◆ **Data excerpts**:
"""

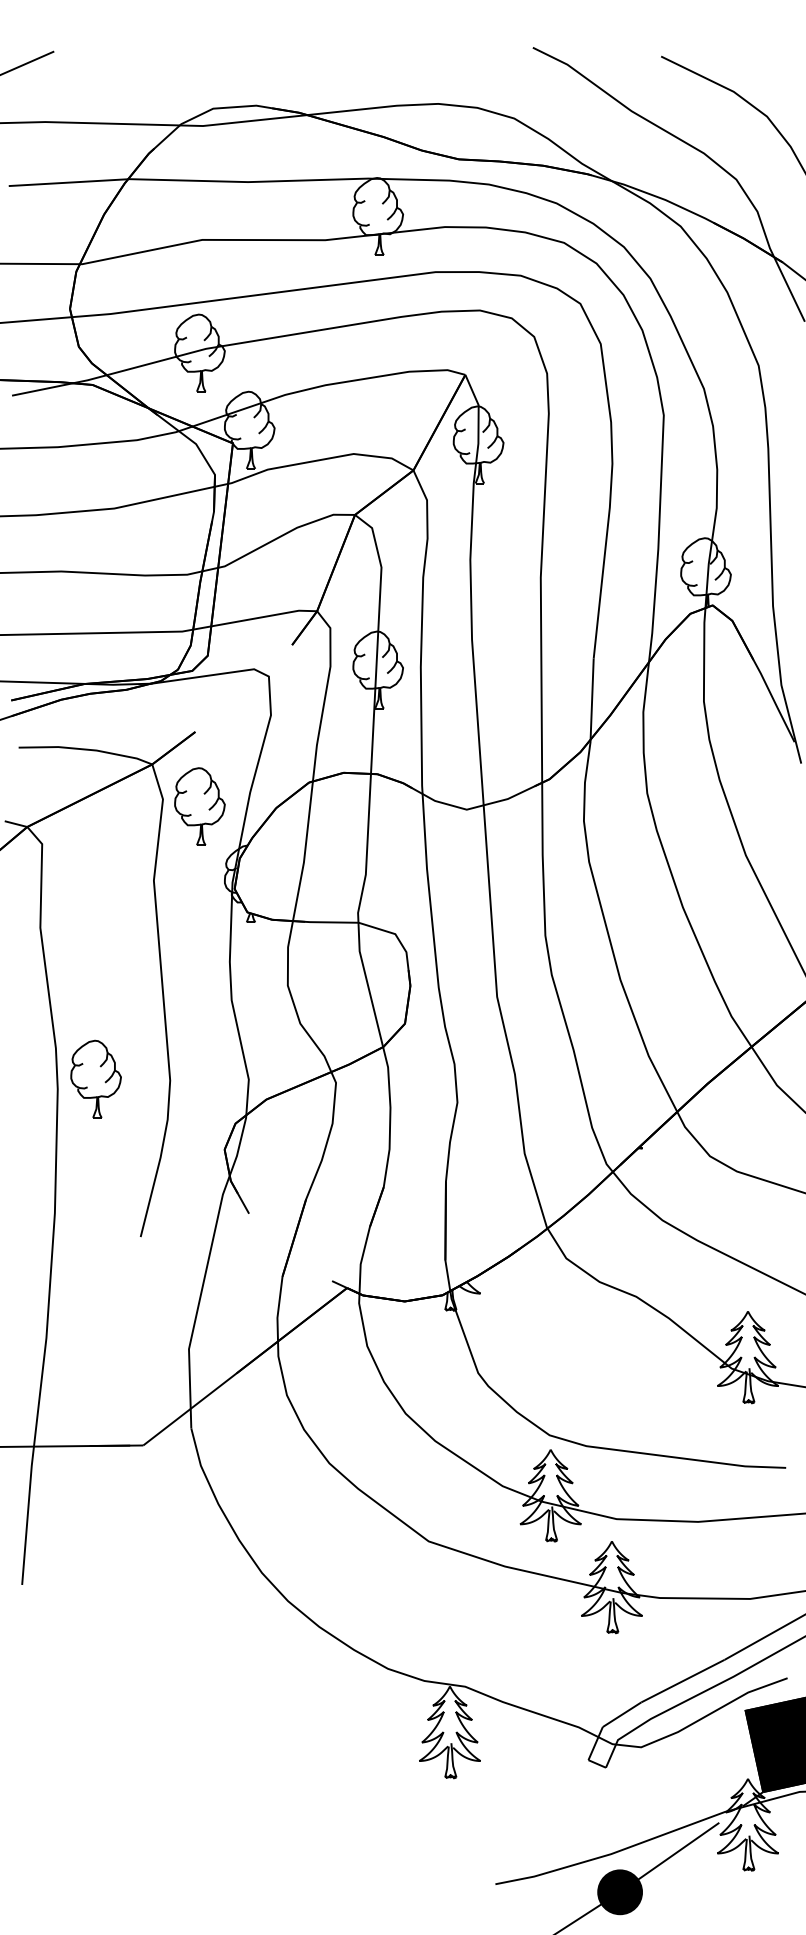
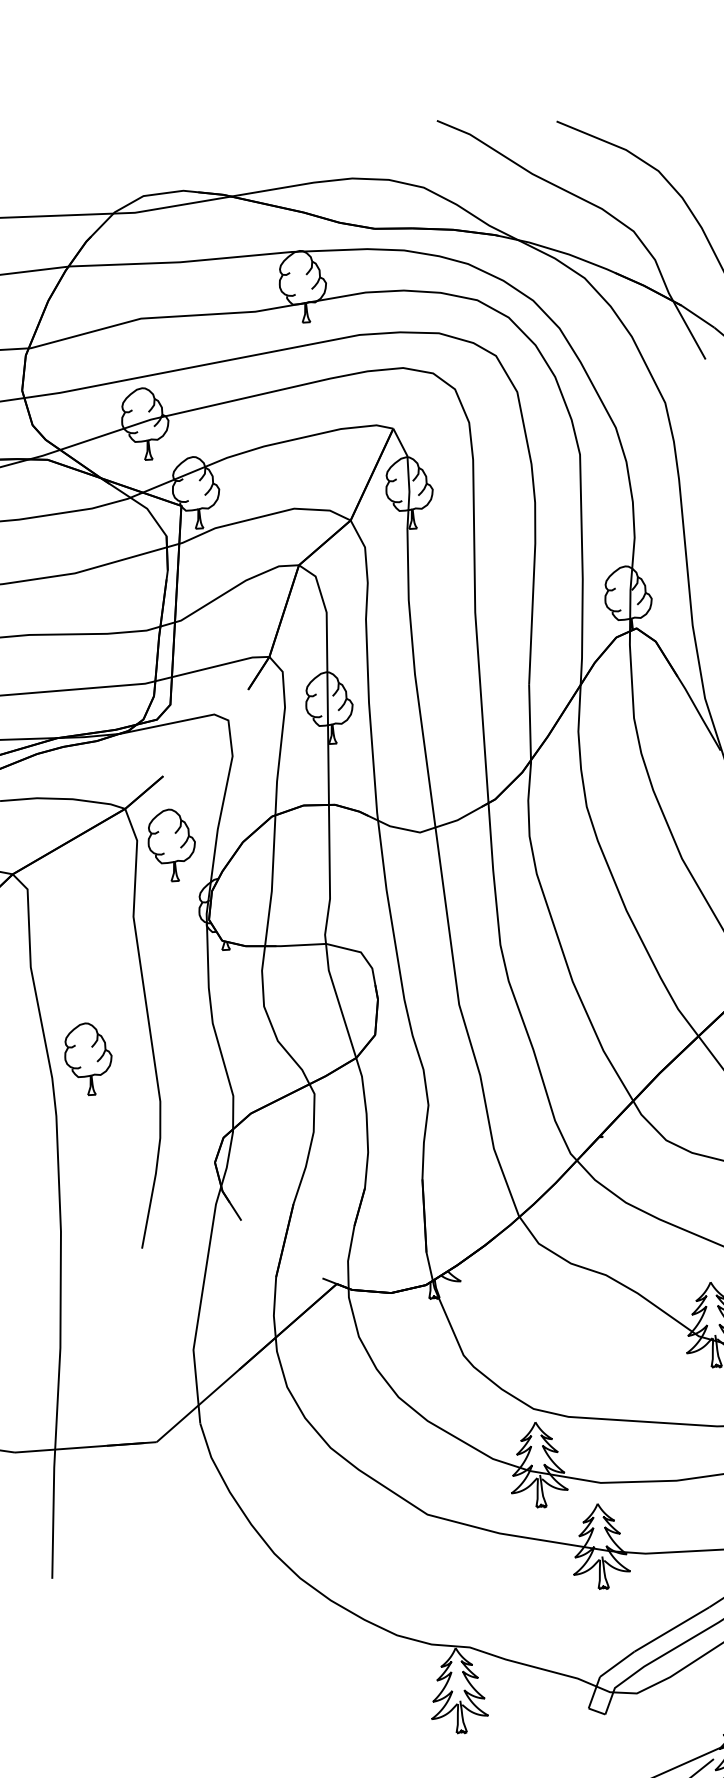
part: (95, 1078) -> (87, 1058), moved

"""
"""

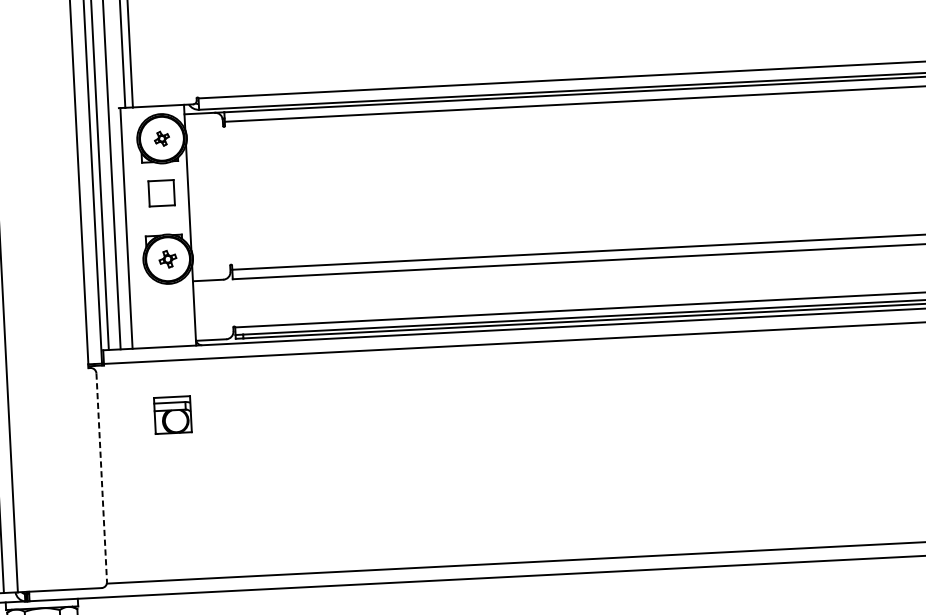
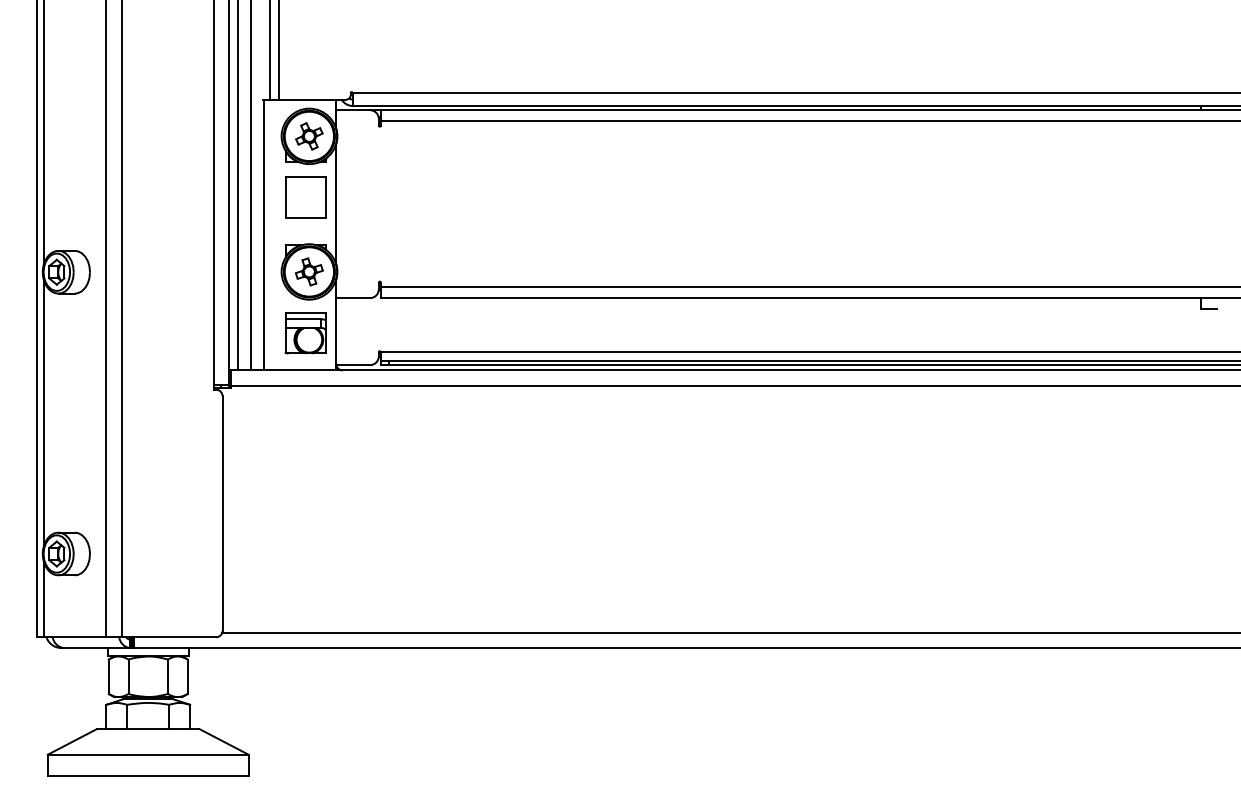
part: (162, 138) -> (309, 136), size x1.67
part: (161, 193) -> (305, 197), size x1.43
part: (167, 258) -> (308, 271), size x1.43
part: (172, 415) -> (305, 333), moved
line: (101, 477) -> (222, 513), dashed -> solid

"""

◆ **About this exercise**:
Your task for the entries above: copy exactly the span starting with the line with "part: (172, 415) -> (305, 333), moved" and going on through the line with "line: (101, 477)", both lines included, and nothing else.

◆ **Written solution**:
part: (172, 415) -> (305, 333), moved
line: (101, 477) -> (222, 513), dashed -> solid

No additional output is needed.